Other common data structures include linked lists and trees and other structures that use links or pointers to navigate the structure. Such structures are difficult to port efficiently to a GPU, even when using a low level language such as OpenCL or CUDA C. GPUs aren't designed to handle such sequentially-accessed structures efficiently; a GPU gets all its power from parallelism.

Finally, many C++ language features are not supported at all in compute regions in the current OpenACC, such as IO and dynamic allocation (operator new, operator new[], and malloc). These operations have to run on the host, outside of an OpenACC compute region.

Inlining

The biggest problem that C++ programmers will have porting to a GPU is handling all the explicit and implicit function calls in their code. C++ operators, constructors, destructors, and so on are implemented and appear to the compiler as functions. The current OpenACC implementations only handle function calls using inlining. This means the function source must be available, in the source file or in a header file.

For the PGI C++ compilers, function inlining up to ten levels deep is enabled with the ‑O2 or ‑fast command line flags.
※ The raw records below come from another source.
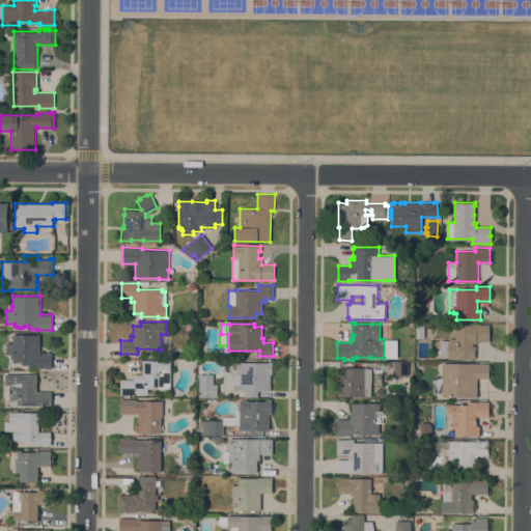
[(424,338),(416,337),(416,324),(424,324),(424,338)]
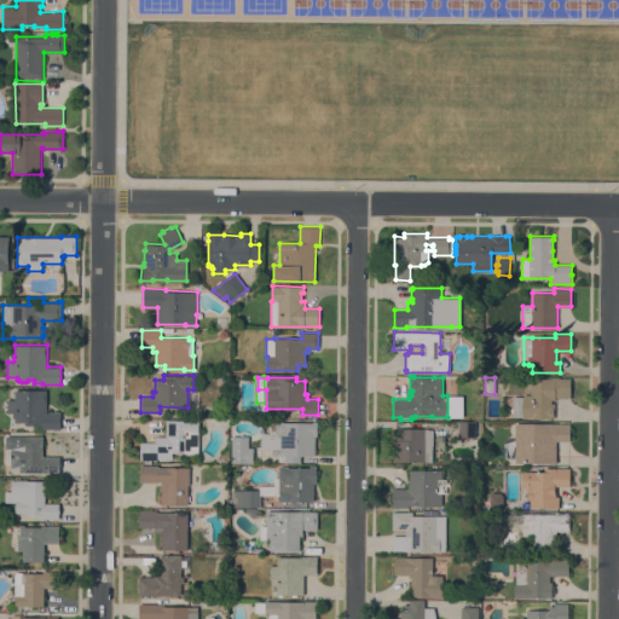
[(513,397),(524,397),(524,394),(531,394),(531,377),(571,379),(571,398),(555,398),(555,399),(554,418),(536,417),(536,418),(524,418),(524,417),(513,417),(513,397)]
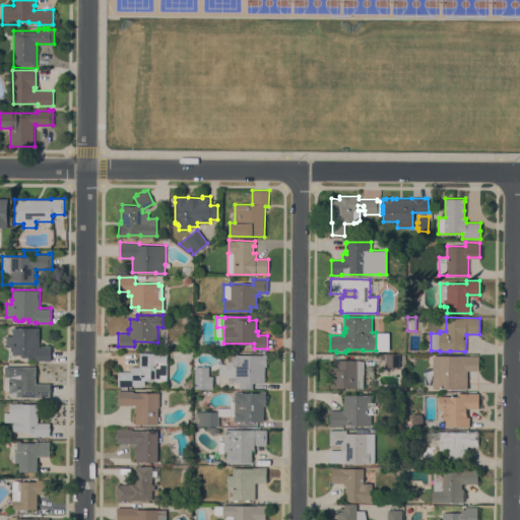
[(39,327),(39,345),(51,345),(51,361),(35,361),(35,356),(31,356),(31,360),(27,360),(27,356),(21,356),(21,354),(12,354),(12,350),(10,350),(10,347),(6,347),(6,335),(12,335),(12,327),(39,327)]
Even with inlining, the build may fail if one of those inlined functions includes a system call or operation that the GPU can't handle.

Summary

The new PGI C++ compilers allow programmers to start porting programs to a GPU using OpenACC directives, without having to recode those parts of their program in C. With Linux GNU compatibility in the PGI C++ compilers, only those parts of the application that are amenable to GPU acceleration need to be updated and recompiled.

However, GPUs are designed to work effectively in parallel on specific data structures and data access patterns. Many C++ applications are not designed around regular, rectangular arrays of data and nested parallel loops. The data structures and algorithms must be organized appropriately regardless of the programming language used, whether OpenACC, CUDA, or OpenCL. If the data and program structures are appropriate, OpenACC can be used successfully to port the application to the GPU.

Function calls cause problems when porting to a GPU. This is not specific to C++, but C++ programs use function calls much more than other languages. GPUs are only starting to include support for real procedure calls and separate compilation. OpenACC is evolving to include support for these as well, and as that evolution progresses C++ will become even more viable as a GPU computing language.